» **WORK INSTRUCTIONS**
Convert every text line in all of the rows below into a Markdown table with two columns, Line and Content. Number the lines consecutively in the Line column and omit blank lines.

==== SOURCE DATA

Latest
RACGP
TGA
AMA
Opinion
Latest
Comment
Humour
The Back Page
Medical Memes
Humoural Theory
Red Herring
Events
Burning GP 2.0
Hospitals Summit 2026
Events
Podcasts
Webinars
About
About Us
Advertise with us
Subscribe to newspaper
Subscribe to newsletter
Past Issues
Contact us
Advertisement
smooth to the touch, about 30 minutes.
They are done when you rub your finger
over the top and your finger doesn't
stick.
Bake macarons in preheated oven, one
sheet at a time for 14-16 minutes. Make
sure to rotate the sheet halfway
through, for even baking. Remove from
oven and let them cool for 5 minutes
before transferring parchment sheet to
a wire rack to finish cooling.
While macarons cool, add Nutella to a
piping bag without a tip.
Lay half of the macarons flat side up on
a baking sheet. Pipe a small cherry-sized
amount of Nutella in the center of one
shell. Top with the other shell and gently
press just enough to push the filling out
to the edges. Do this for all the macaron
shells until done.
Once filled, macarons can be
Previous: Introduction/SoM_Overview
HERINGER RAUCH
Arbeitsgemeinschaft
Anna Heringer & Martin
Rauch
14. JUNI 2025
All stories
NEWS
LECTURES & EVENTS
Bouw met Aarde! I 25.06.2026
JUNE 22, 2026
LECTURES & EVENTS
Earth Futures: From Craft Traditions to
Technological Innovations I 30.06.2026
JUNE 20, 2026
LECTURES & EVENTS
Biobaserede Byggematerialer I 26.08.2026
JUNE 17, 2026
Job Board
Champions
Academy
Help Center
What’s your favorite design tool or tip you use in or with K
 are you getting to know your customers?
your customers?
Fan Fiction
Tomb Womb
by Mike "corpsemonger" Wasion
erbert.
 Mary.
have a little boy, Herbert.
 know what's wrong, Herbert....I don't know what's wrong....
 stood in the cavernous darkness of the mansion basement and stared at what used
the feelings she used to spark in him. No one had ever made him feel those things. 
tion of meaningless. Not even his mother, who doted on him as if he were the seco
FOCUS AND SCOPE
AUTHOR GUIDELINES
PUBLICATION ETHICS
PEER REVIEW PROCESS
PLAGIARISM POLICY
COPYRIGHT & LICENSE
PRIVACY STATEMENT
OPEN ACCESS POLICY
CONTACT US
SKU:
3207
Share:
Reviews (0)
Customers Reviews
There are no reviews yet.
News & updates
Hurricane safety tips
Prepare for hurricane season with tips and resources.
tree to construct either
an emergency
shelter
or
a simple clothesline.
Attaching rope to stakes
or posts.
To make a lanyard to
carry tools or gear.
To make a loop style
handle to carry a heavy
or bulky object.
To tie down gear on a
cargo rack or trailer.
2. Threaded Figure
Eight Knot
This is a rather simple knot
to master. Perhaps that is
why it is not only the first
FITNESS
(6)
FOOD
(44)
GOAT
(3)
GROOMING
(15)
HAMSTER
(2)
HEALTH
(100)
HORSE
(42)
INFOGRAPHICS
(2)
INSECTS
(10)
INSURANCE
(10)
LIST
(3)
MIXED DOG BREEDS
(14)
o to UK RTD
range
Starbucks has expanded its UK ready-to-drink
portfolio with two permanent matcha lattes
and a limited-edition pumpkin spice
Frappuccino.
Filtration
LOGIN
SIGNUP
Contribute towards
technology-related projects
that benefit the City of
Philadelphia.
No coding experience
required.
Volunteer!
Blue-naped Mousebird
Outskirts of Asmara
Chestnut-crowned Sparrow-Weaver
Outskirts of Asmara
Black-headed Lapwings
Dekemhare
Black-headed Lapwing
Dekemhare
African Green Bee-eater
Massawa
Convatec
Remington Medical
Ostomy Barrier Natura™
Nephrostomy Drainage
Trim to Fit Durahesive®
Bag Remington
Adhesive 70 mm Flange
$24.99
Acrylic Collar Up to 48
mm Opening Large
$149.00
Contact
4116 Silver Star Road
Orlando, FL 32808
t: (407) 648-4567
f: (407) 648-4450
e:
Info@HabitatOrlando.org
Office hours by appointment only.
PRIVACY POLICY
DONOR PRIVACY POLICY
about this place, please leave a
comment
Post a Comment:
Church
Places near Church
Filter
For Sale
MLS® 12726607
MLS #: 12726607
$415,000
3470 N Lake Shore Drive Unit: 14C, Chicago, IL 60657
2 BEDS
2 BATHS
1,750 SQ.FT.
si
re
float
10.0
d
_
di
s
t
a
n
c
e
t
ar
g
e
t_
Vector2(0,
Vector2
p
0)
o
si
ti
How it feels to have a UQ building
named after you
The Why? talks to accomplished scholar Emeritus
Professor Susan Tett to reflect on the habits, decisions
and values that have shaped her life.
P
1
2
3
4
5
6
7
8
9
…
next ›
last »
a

========

» **EXERCISE RESPONSE**
| Line | Content |
|---|---|
| 1 | Latest |
| 2 | RACGP |
| 3 | TGA |
| 4 | AMA |
| 5 | Opinion |
| 6 | Latest |
| 7 | Comment |
| 8 | Humour |
| 9 | The Back Page |
| 10 | Medical Memes |
| 11 | Humoural Theory |
| 12 | Red Herring |
| 13 | Events |
| 14 | Burning GP 2.0 |
| 15 | Hospitals Summit 2026 |
| 16 | Events |
| 17 | Podcasts |
| 18 | Webinars |
| 19 | About |
| 20 | About Us |
| 21 | Advertise with us |
| 22 | Subscribe to newspaper |
| 23 | Subscribe to newsletter |
| 24 | Past Issues |
| 25 | Contact us |
| 26 | Advertisement |
| 27 | smooth to the touch, about 30 minutes. |
| 28 | They are done when you rub your finger |
| 29 | over the top and your finger doesn't |
| 30 | stick. |
| 31 | Bake macarons in preheated oven, one |
| 32 | sheet at a time for 14-16 minutes. Make |
| 33 | sure to rotate the sheet halfway |
| 34 | through, for even baking. Remove from |
| 35 | oven and let them cool for 5 minutes |
| 36 | before transferring parchment sheet to |
| 37 | a wire rack to finish cooling. |
| 38 | While macarons cool, add Nutella to a |
| 39 | piping bag without a tip. |
| 40 | Lay half of the macarons flat side up on |
| 41 | a baking sheet. Pipe a small cherry-sized |
| 42 | amount of Nutella in the center of one |
| 43 | shell. Top with the other shell and gently |
| 44 | press just enough to push the filling out |
| 45 | to the edges. Do this for all the macaron |
| 46 | shells until done. |
| 47 | Once filled, macarons can be |
| 48 | Previous: Introduction/SoM_Overview |
| 49 | HERINGER RAUCH |
| 50 | Arbeitsgemeinschaft |
| 51 | Anna Heringer & Martin |
| 52 | Rauch |
| 53 | 14. JUNI 2025 |
| 54 | All stories |
| 55 | NEWS |
| 56 | LECTURES & EVENTS |
| 57 | Bouw met Aarde! I 25.06.2026 |
| 58 | JUNE 22, 2026 |
| 59 | LECTURES & EVENTS |
| 60 | Earth Futures: From Craft Traditions to |
| 61 | Technological Innovations I 30.06.2026 |
| 62 | JUNE 20, 2026 |
| 63 | LECTURES & EVENTS |
| 64 | Biobaserede Byggematerialer I 26.08.2026 |
| 65 | JUNE 17, 2026 |
| 66 | Job Board |
| 67 | Champions |
| 68 | Academy |
| 69 | Help Center |
| 70 | What’s your favorite design tool or tip you use in or with K |
| 71 |  are you getting to know your customers? |
| 72 | your customers? |
| 73 | Fan Fiction |
| 74 | Tomb Womb |
| 75 | by Mike "corpsemonger" Wasion |
| 76 | erbert. |
| 77 |  Mary. |
| 78 | have a little boy, Herbert. |
| 79 |  know what's wrong, Herbert....I don't know what's wrong.... |
| 80 |  stood in the cavernous darkness of the mansion basement and stared at what used |
| 81 | the feelings she used to spark in him. No one had ever made him feel those things.  |
| 82 | tion of meaningless. Not even his mother, who doted on him as if he were the seco |
| 83 | FOCUS AND SCOPE |
| 84 | AUTHOR GUIDELINES |
| 85 | PUBLICATION ETHICS |
| 86 | PEER REVIEW PROCESS |
| 87 | PLAGIARISM POLICY |
| 88 | COPYRIGHT & LICENSE |
| 89 | PRIVACY STATEMENT |
| 90 | OPEN ACCESS POLICY |
| 91 | CONTACT US |
| 92 | SKU: |
| 93 | 3207 |
| 94 | Share: |
| 95 | Reviews (0) |
| 96 | Customers Reviews |
| 97 | There are no reviews yet. |
| 98 | News & updates |
| 99 | Hurricane safety tips |
| 100 | Prepare for hurricane season with tips and resources. |
| 101 | tree to construct either |
| 102 | an emergency |
| 103 | shelter |
| 104 | or |
| 105 | a simple clothesline. |
| 106 | Attaching rope to stakes |
| 107 | or posts. |
| 108 | To make a lanyard to |
| 109 | carry tools or gear. |
| 110 | To make a loop style |
| 111 | handle to carry a heavy |
| 112 | or bulky object. |
| 113 | To tie down gear on a |
| 114 | cargo rack or trailer. |
| 115 | 2. Threaded Figure |
| 116 | Eight Knot |
| 117 | This is a rather simple knot |
| 118 | to master. Perhaps that is |
| 119 | why it is not only the first |
| 120 | FITNESS |
| 121 | (6) |
| 122 | FOOD |
| 123 | (44) |
| 124 | GOAT |
| 125 | (3) |
| 126 | GROOMING |
| 127 | (15) |
| 128 | HAMSTER |
| 129 | (2) |
| 130 | HEALTH |
| 131 | (100) |
| 132 | HORSE |
| 133 | (42) |
| 134 | INFOGRAPHICS |
| 135 | (2) |
| 136 | INSECTS |
| 137 | (10) |
| 138 | INSURANCE |
| 139 | (10) |
| 140 | LIST |
| 141 | (3) |
| 142 | MIXED DOG BREEDS |
| 143 | (14) |
| 144 | o to UK RTD |
| 145 | range |
| 146 | Starbucks has expanded its UK ready-to-drink |
| 147 | portfolio with two permanent matcha lattes |
| 148 | and a limited-edition pumpkin spice |
| 149 | Frappuccino. |
| 150 | Filtration |
| 151 | LOGIN |
| 152 | SIGNUP |
| 153 | Contribute towards |
| 154 | technology-related projects |
| 155 | that benefit the City of |
| 156 | Philadelphia. |
| 157 | No coding experience |
| 158 | required. |
| 159 | Volunteer! |
| 160 | Blue-naped Mousebird |
| 161 | Outskirts of Asmara |
| 162 | Chestnut-crowned Sparrow-Weaver |
| 163 | Outskirts of Asmara |
| 164 | Black-headed Lapwings |
| 165 | Dekemhare |
| 166 | Black-headed Lapwing |
| 167 | Dekemhare |
| 168 | African Green Bee-eater |
| 169 | Massawa |
| 170 | Convatec |
| 171 | Remington Medical |
| 172 | Ostomy Barrier Natura™ |
| 173 | Nephrostomy Drainage |
| 174 | Trim to Fit Durahesive® |
| 175 | Bag Remington |
| 176 | Adhesive 70 mm Flange |
| 177 | $24.99 |
| 178 | Acrylic Collar Up to 48 |
| 179 | mm Opening Large |
| 180 | $149.00 |
| 181 | Contact |
| 182 | 4116 Silver Star Road |
| 183 | Orlando, FL 32808 |
| 184 | t: (407) 648-4567 |
| 185 | f: (407) 648-4450 |
| 186 | e: |
| 187 | Info@HabitatOrlando.org |
| 188 | Office hours by appointment only. |
| 189 | PRIVACY POLICY |
| 190 | DONOR PRIVACY POLICY |
| 191 | about this place, please leave a |
| 192 | comment |
| 193 | Post a Comment: |
| 194 | Church |
| 195 | Places near Church |
| 196 | Filter |
| 197 | For Sale |
| 198 | MLS® 12726607 |
| 199 | MLS #: 12726607 |
| 200 | $415,000 |
| 201 | 3470 N Lake Shore Drive Unit: 14C, Chicago, IL 60657 |
| 202 | 2 BEDS |
| 203 | 2 BATHS |
| 204 | 1,750 SQ.FT. |
| 205 | si |
| 206 | re |
| 207 | float |
| 208 | 10.0 |
| 209 | d |
| 210 | _ |
| 211 | di |
| 212 | s |
| 213 | t |
| 214 | a |
| 215 | n |
| 216 | c |
| 217 | e |
| 218 | t |
| 219 | ar |
| 220 | g |
| 221 | e |
| 222 | t_ |
| 223 | Vector2(0, |
| 224 | Vector2 |
| 225 | p |
| 226 | 0) |
| 227 | o |
| 228 | si |
| 229 | ti |
| 230 | How it feels to have a UQ building |
| 231 | named after you |
| 232 | The Why? talks to accomplished scholar Emeritus |
| 233 | Professor Susan Tett to reflect on the habits, decisions |
| 234 | and values that have shaped her life. |
| 235 | P |
| 236 | 1 |
| 237 | 2 |
| 238 | 3 |
| 239 | 4 |
| 240 | 5 |
| 241 | 6 |
| 242 | 7 |
| 243 | 8 |
| 244 | 9 |
| 245 | … |
| 246 | next › |
| 247 | last » |
| 248 | a |